#### [Selected text]

--*--

Chasing Waterfalls: Iceland Part 3

Day 5

Today was a collection of little roadside stops as we drove back Westward towards Myvatn. I think we’ve become spoilt with all the waterfalls we’ve seen on this trip. Mom kept pointing out waterfalls that we could see from the road, but interest remained minimal and was reserved for the big ones. We stopped at a traditional turf house that was beside the road for another round of “My Tall Mother Being Tall Next To Things.” Another stop was a short basalt column hike at Fljotsdalsherad.

The main highlight of the day were the two waterfalls, Dettifoss and Selfoss. These places don’t look possible. The sound of the waterfalls could be heard a long time before you beheld the sheer majesty of thousands of gallons of water just surging down a chasm. The slippery rocks made scrambling around with a tripod a bit tricky but I managed and was having a field day taking as many photos as possible. Dettifoss is the first big one, then after a short hike, Selfoss looks like a place where an evil villain would have a secret lair, a chasm of waterfalls that disappears into the distance.

Some photos may need a bit of cropping- I hear some families can take normal photos.

We did a quick drive through Huskavik, a Northern fishing town, and had a beautiful meal of lobster soup. The food in Iceland is amazing. It’s a lot of seafood; Arctic char on mushroom risotto, lobster pizza, and many other delicious dishes, but their main traditional foods are lobster soup and mashed fish. I haven’t tried fermented shark (do do do doo doot).

Now this is the tragic saga of the Peter’s Parking Lot Pasta. I do not raise my head with pride at the remembrance, but it is a story that, alas, must be told. As previously stated, most of the nights we had planned to camp, however, this evening the clouds had decided to absolutely dump it down. No one was too eager to set up in the rain so we decided to get a hotel. Despite already having had dinner, the boys were still hungry. Previous times, we had been able to get rooms with a kitchenette so that we could use the food that we had bought, but these rooms were smaller than university dorms, which meant that that was not an option. So instead, I received a text telling me to bring the cheese down to the car, and there I beheld a sight that I will never forget. My beloved mother and brothers were hunched over a camp stove, sheltered only by the open trunk. looking like trolls cooking a hapless traveller, as the Icelandic rain poured over their heads. Dad was, mercifully, taking a nap in his room.

--*--

#### [Dataset rows]
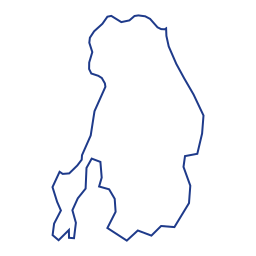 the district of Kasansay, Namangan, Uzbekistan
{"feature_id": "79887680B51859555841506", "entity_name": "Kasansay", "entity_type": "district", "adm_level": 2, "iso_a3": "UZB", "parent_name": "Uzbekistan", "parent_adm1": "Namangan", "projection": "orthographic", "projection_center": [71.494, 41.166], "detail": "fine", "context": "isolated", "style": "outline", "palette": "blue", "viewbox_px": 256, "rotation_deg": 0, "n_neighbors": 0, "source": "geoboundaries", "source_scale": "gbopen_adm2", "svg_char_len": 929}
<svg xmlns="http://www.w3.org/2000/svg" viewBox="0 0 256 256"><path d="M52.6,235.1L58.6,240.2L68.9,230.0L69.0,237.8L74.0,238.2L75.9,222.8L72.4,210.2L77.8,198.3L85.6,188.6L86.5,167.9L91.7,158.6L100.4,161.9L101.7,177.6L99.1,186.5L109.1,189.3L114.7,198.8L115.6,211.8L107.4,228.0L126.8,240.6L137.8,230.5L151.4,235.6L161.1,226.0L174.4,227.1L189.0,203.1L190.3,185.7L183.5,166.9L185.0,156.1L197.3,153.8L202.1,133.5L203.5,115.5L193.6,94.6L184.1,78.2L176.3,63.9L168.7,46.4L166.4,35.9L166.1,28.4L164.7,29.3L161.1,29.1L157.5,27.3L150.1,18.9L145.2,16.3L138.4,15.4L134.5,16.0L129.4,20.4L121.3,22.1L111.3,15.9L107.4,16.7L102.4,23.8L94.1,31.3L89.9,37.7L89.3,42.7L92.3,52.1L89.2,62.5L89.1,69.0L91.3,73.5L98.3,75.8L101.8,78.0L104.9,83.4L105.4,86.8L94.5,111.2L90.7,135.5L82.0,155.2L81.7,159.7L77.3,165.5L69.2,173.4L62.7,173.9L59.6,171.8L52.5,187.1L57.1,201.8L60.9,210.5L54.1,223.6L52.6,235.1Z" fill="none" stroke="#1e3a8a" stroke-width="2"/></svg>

--*--

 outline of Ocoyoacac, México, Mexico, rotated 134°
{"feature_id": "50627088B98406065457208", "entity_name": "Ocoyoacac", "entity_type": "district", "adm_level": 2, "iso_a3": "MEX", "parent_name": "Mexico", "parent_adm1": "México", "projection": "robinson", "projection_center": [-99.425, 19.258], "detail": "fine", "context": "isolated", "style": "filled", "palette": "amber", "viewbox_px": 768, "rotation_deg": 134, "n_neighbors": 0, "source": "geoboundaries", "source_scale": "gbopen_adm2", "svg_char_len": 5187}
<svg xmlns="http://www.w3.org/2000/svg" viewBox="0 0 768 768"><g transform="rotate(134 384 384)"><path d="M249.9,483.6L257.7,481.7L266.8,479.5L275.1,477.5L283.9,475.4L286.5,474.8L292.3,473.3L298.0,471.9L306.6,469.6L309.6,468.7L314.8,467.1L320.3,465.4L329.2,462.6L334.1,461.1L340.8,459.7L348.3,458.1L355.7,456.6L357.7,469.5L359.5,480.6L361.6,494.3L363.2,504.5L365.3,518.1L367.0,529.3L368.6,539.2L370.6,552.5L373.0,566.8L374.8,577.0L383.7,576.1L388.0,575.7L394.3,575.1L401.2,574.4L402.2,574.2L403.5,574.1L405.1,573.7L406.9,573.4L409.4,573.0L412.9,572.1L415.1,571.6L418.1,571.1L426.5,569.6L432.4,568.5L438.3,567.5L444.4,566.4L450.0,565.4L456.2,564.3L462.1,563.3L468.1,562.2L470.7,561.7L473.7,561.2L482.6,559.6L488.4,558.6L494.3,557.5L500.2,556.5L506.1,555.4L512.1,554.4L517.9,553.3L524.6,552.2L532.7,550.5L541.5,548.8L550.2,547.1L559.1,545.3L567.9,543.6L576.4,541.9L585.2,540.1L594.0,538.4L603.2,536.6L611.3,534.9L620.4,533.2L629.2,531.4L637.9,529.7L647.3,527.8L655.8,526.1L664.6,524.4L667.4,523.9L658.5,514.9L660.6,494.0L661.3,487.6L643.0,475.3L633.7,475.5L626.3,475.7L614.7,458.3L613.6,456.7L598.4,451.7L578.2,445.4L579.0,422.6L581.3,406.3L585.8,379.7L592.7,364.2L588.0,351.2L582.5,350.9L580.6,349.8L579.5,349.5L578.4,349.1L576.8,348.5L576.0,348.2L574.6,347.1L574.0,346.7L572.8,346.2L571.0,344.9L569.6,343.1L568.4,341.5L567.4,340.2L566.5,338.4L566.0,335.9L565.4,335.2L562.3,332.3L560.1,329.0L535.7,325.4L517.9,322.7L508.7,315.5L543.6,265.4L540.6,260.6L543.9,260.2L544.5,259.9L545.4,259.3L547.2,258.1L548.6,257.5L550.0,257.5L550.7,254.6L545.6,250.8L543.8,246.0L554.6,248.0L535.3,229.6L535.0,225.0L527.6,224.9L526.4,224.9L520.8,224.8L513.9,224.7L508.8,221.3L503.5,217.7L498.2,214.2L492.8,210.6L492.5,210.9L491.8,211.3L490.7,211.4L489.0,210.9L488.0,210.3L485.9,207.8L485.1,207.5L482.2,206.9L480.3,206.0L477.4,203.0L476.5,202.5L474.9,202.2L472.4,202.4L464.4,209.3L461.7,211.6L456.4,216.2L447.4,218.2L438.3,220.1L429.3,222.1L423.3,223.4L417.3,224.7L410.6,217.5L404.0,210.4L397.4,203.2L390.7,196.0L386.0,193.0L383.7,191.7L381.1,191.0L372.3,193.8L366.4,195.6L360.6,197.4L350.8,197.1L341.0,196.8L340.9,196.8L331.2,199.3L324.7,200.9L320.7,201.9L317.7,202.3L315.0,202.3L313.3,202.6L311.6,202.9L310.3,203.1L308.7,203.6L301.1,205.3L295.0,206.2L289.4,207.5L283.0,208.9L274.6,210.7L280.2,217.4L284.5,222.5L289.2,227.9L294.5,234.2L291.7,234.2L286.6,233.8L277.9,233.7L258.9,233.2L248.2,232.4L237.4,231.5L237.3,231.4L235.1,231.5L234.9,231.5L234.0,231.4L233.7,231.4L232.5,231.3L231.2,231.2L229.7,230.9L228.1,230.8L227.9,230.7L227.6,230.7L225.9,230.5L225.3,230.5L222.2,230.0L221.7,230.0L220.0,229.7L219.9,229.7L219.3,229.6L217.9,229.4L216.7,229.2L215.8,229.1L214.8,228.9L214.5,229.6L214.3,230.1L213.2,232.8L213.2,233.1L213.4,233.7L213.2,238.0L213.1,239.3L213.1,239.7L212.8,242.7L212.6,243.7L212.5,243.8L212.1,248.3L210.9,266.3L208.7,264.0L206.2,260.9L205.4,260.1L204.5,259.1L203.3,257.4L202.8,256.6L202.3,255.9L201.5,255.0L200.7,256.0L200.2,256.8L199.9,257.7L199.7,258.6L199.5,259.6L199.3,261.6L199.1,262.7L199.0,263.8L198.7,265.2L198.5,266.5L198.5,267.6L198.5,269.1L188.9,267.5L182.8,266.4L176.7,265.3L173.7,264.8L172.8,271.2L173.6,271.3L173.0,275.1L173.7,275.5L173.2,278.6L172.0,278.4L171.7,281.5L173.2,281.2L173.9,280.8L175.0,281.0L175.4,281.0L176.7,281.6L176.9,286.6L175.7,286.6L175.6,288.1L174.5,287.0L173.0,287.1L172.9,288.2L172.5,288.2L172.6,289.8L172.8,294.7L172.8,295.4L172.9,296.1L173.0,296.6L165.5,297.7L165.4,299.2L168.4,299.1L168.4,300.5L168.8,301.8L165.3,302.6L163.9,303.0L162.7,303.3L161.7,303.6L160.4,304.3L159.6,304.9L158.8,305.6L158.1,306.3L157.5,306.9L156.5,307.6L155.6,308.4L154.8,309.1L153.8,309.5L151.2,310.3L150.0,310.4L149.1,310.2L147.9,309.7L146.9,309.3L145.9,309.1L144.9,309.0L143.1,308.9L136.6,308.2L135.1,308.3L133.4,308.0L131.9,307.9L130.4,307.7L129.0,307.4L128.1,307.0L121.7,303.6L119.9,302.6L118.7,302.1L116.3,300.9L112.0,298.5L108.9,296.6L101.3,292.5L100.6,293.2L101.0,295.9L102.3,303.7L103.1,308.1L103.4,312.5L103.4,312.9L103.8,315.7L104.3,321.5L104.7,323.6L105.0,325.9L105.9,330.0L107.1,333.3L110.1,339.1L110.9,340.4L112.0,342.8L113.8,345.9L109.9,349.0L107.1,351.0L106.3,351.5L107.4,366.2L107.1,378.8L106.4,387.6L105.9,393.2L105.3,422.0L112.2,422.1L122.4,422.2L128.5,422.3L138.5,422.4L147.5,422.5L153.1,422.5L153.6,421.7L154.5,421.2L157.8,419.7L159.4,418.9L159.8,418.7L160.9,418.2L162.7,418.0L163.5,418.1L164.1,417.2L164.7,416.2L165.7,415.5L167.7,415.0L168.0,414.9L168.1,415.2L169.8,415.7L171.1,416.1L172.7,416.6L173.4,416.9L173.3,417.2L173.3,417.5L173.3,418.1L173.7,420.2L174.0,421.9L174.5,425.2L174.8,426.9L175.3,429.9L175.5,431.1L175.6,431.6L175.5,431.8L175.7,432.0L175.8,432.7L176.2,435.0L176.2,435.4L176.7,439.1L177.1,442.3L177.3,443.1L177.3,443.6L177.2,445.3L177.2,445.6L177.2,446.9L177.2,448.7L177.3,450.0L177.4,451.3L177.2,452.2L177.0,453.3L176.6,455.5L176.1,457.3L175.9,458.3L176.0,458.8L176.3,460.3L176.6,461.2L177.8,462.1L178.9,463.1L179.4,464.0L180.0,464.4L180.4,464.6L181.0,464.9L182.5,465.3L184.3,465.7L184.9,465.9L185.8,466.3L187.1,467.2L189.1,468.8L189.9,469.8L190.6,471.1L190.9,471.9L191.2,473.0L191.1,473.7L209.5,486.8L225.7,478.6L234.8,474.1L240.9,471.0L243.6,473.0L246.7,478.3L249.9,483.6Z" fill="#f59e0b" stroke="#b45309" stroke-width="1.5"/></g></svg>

--*--

#### [Set problem]
Could you extend the Iceland travel post, picking up right after its last sentence? The records have no connection to the Iceland travel post.

#### [Exercise output]
The pasta was delicious and I did the washing up in the shower. Not our proudest moment but a testament to the Mennonite will.

Day 6

We started at the day at Dimmuborgir, a lava field that looked like the ruins of an ancient civilization. The black rocks looked like once tall towers, graceful arches, and domed rooms that had then been destroyed in a siege or dragon fire. Of course Günter felt like he was right back home, post-asteroid. A German tourist was delighted when he saw Günter’s bearded head bobbing around the trails. He said that his guide had told him that palaeontologists had never found a dinosaur on Iceland but now he could say that he had.

We did a short hike to a hidden hot spring that had been buried in a recent earthquake. Of course, once we’d already hiked there we realized it had a parking lot right next to if and you could just drive. You had to scramble down the rocks a bit, but once you were inside, you were sat next to an iridescent, steaming, pool. We managed to get in there when there when there were only a couple people around, right before a tour bus full of people pulled up. We had quite decent timing this trip, usually leaving right as the grey-haired hordes pulled up.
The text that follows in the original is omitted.